→ Description of the task
Edit the rows below so that every "pie" becomes "circle", with all other text left as it is. Give the rows back without the pictures.

(Chart understanding data)
-------------------------
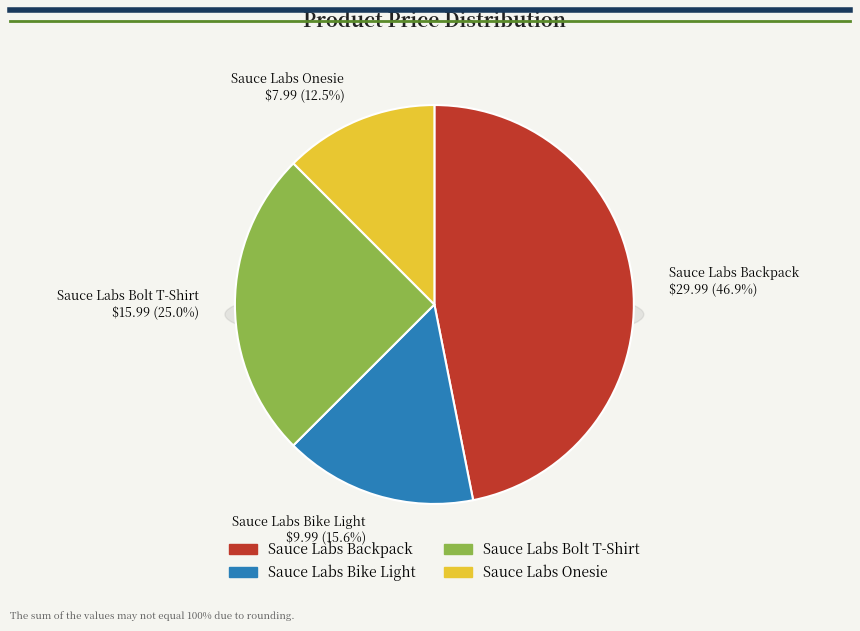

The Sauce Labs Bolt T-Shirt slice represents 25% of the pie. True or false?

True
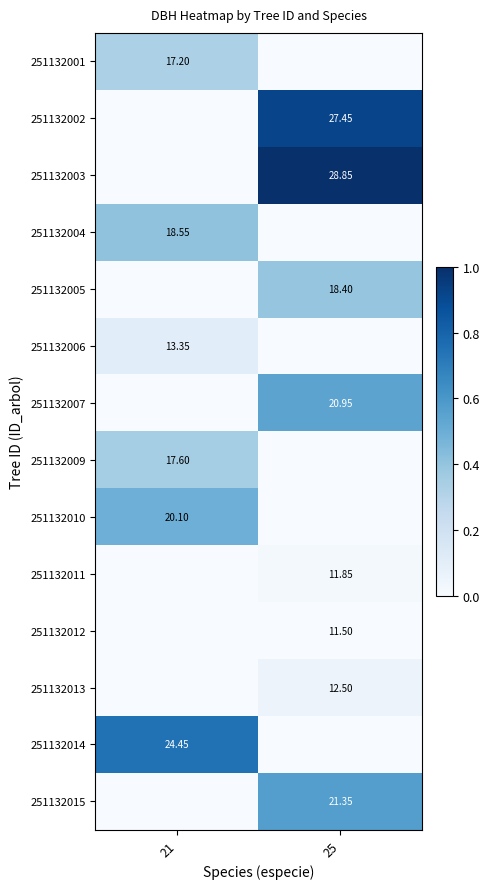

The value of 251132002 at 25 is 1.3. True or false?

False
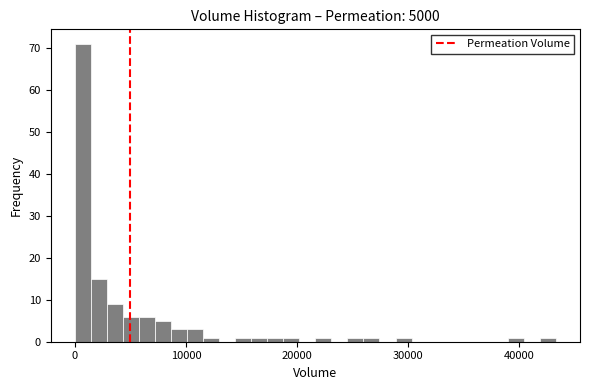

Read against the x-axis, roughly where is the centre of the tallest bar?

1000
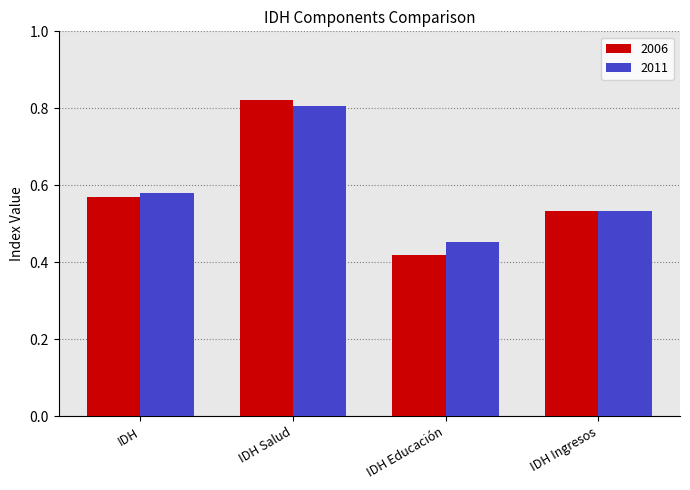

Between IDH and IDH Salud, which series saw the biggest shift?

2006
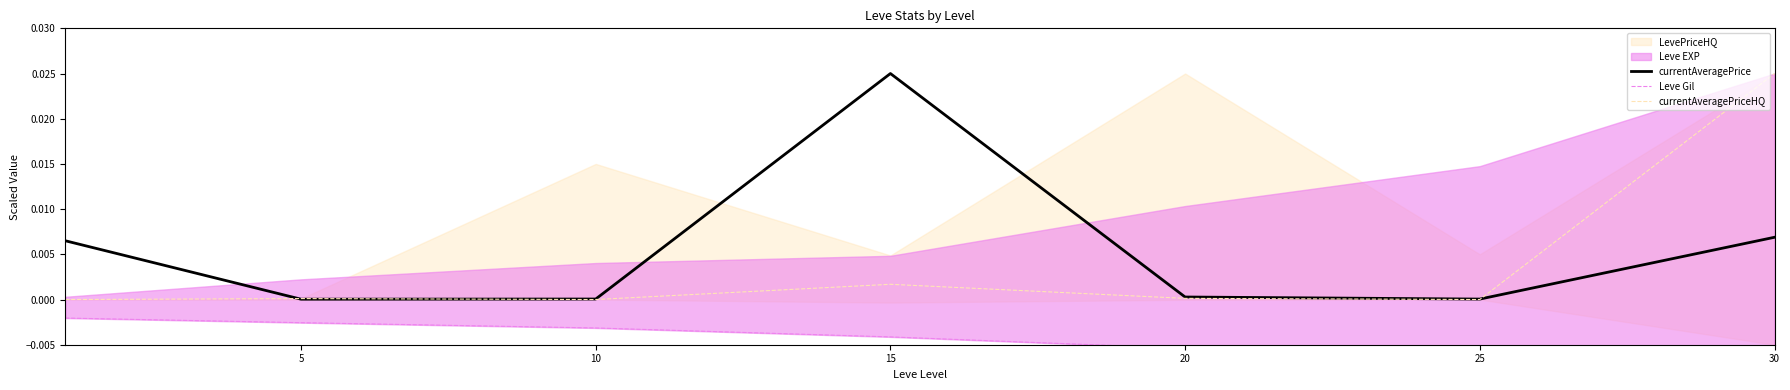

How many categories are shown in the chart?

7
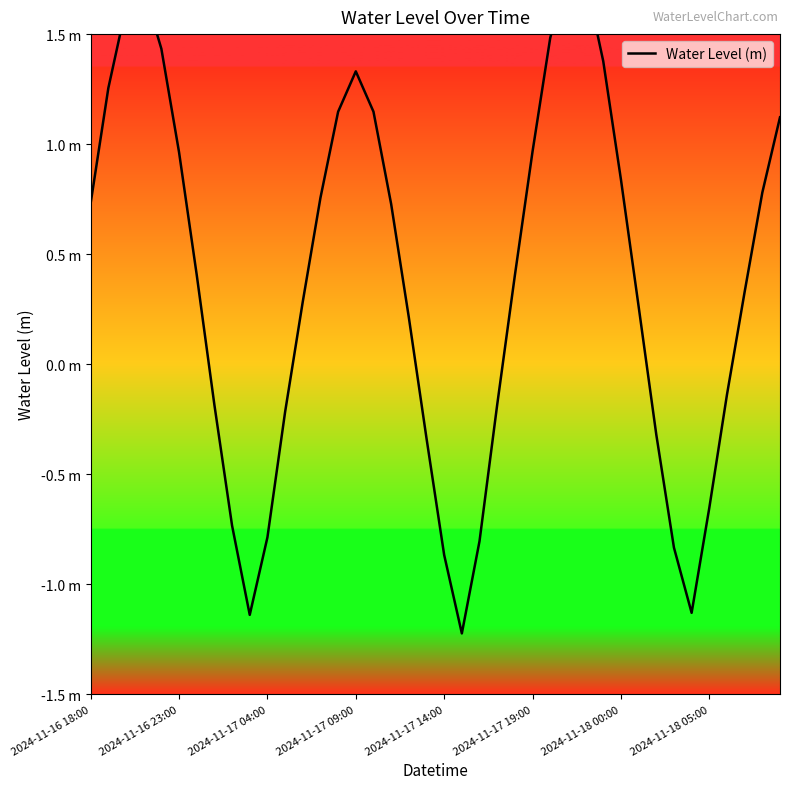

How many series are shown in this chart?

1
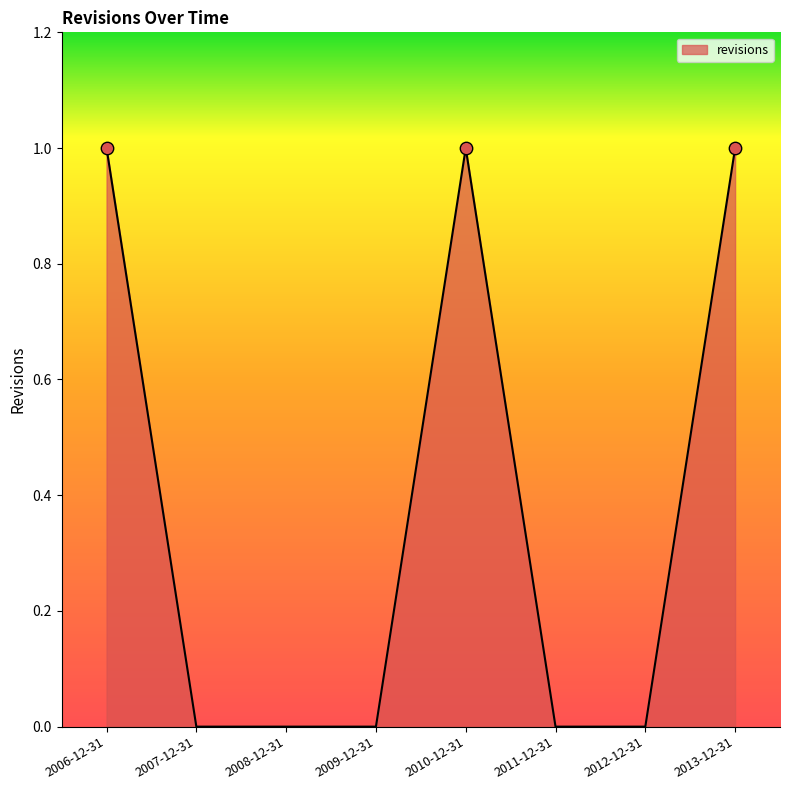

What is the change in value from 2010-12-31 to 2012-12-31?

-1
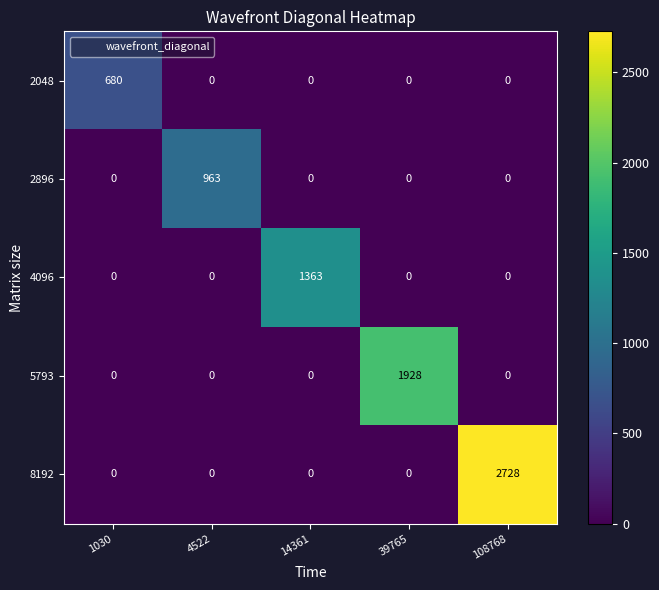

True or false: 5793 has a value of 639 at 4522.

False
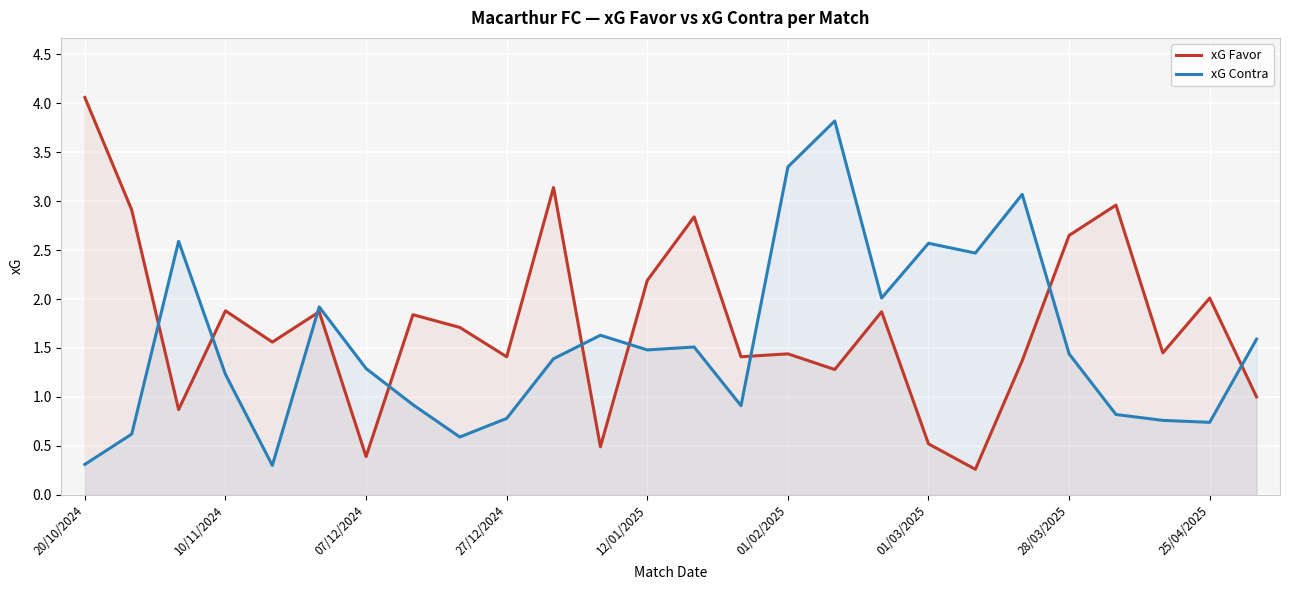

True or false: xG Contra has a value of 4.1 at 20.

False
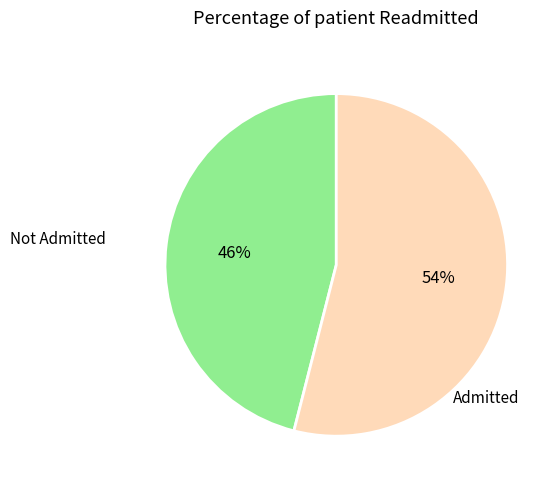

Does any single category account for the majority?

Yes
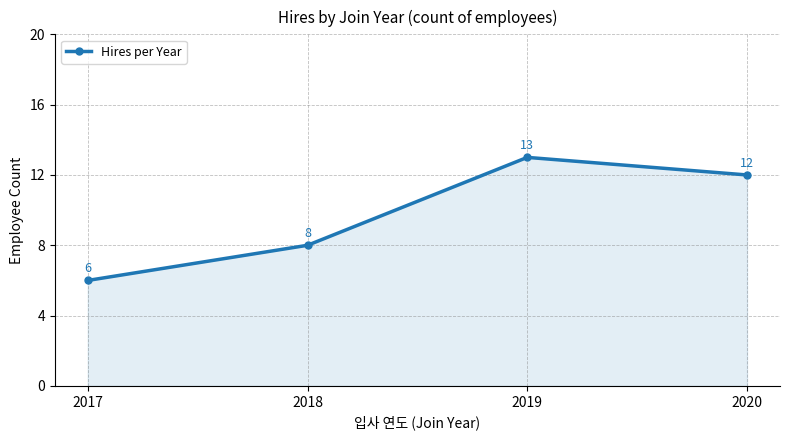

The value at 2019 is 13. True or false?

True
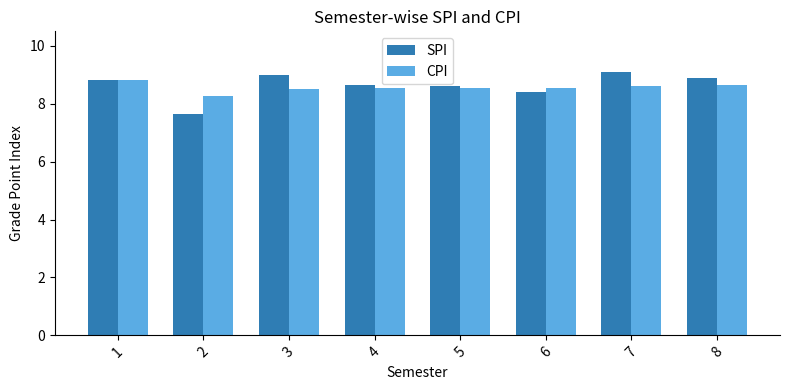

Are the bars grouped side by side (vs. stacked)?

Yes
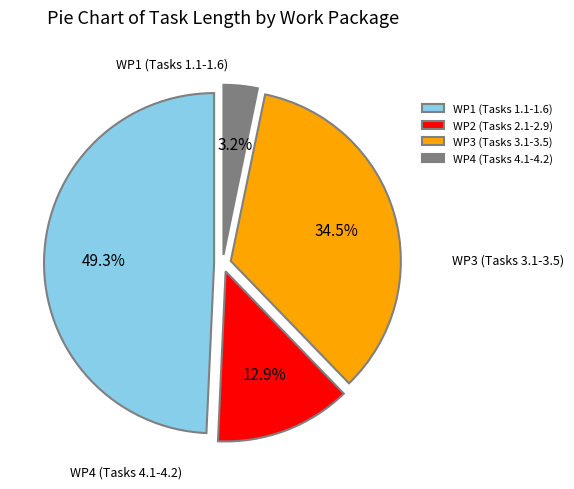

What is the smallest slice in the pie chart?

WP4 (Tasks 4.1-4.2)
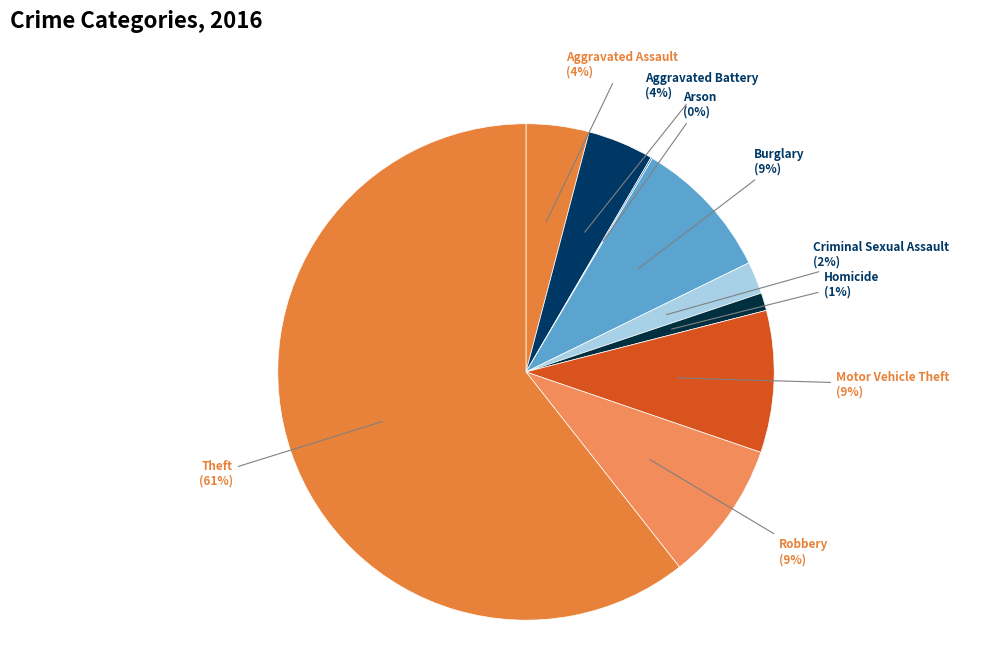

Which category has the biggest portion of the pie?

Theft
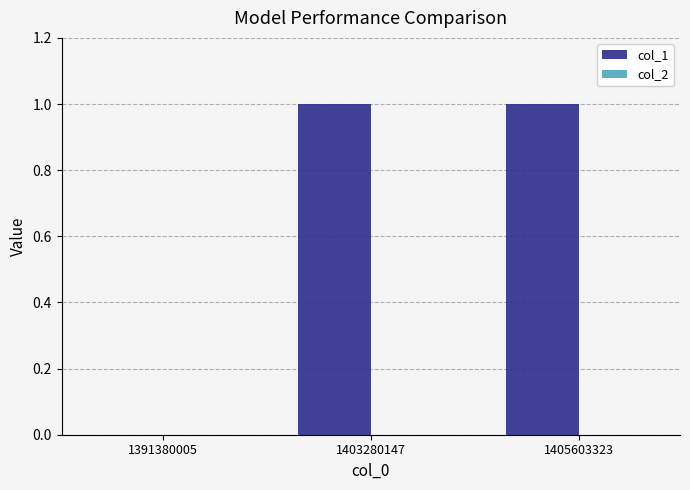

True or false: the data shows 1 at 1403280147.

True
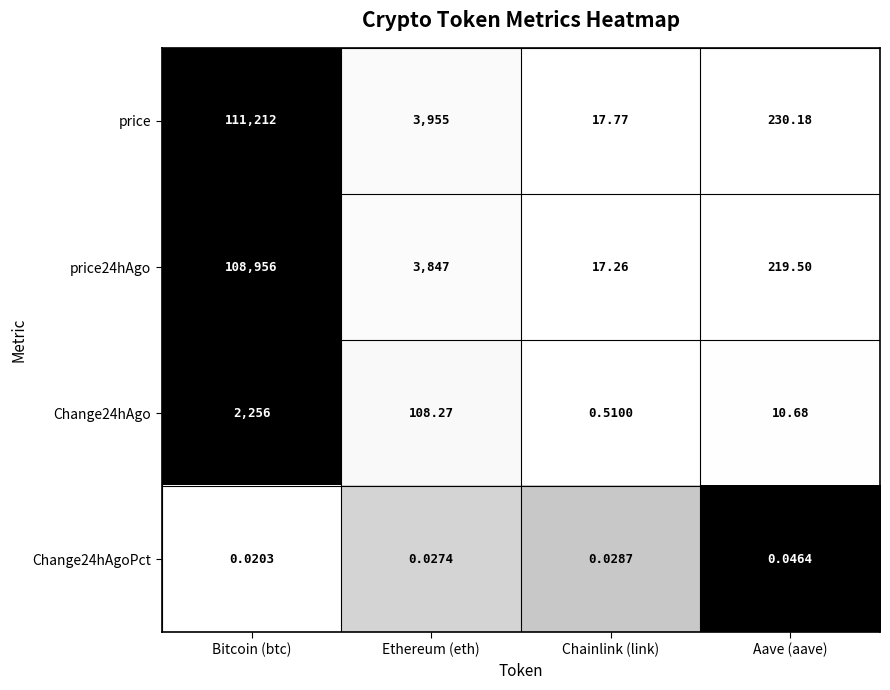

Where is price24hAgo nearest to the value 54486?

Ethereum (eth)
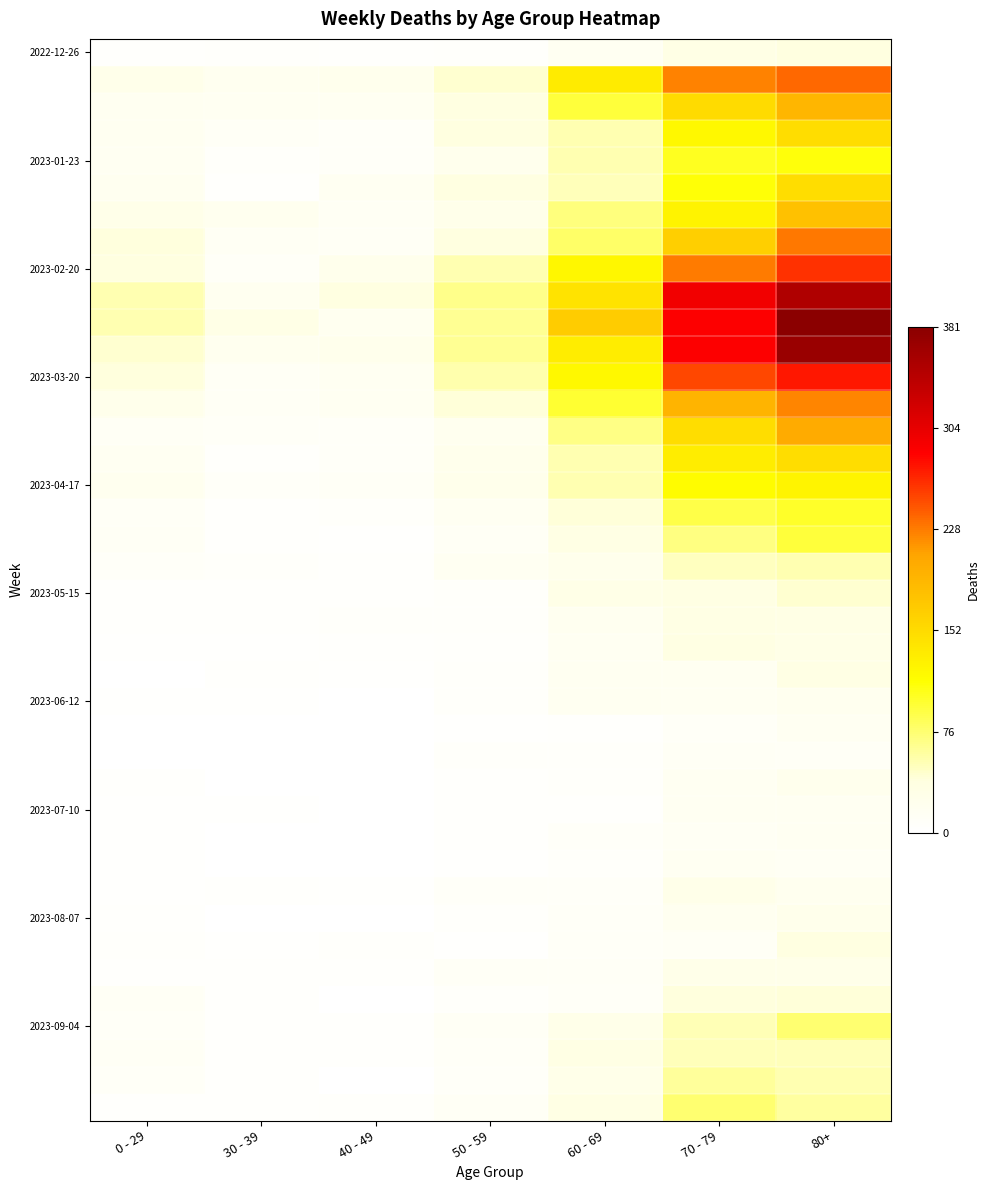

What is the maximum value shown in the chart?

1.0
-------------------------
→ Problem solution
The Sauce Labs Bolt T-Shirt slice represents 25% of the circle. True or false?

True

The value of 251132002 at 25 is 1.3. True or false?

False

Read against the x-axis, roughly where is the centre of the tallest bar?

1000

Between IDH and IDH Salud, which series saw the biggest shift?

2006

How many categories are shown in the chart?

7

How many series are shown in this chart?

1

What is the change in value from 2010-12-31 to 2012-12-31?

-1

True or false: 5793 has a value of 639 at 4522.

False

True or false: xG Contra has a value of 4.1 at 20.

False

Does any single category account for the majority?

Yes

The value at 2019 is 13. True or false?

True

Are the bars grouped side by side (vs. stacked)?

Yes

What is the smallest slice in the circle chart?

WP4 (Tasks 4.1-4.2)

Which category has the biggest portion of the circle?

Theft

True or false: the data shows 1 at 1403280147.

True

Where is price24hAgo nearest to the value 54486?

Ethereum (eth)

What is the maximum value shown in the chart?

1.0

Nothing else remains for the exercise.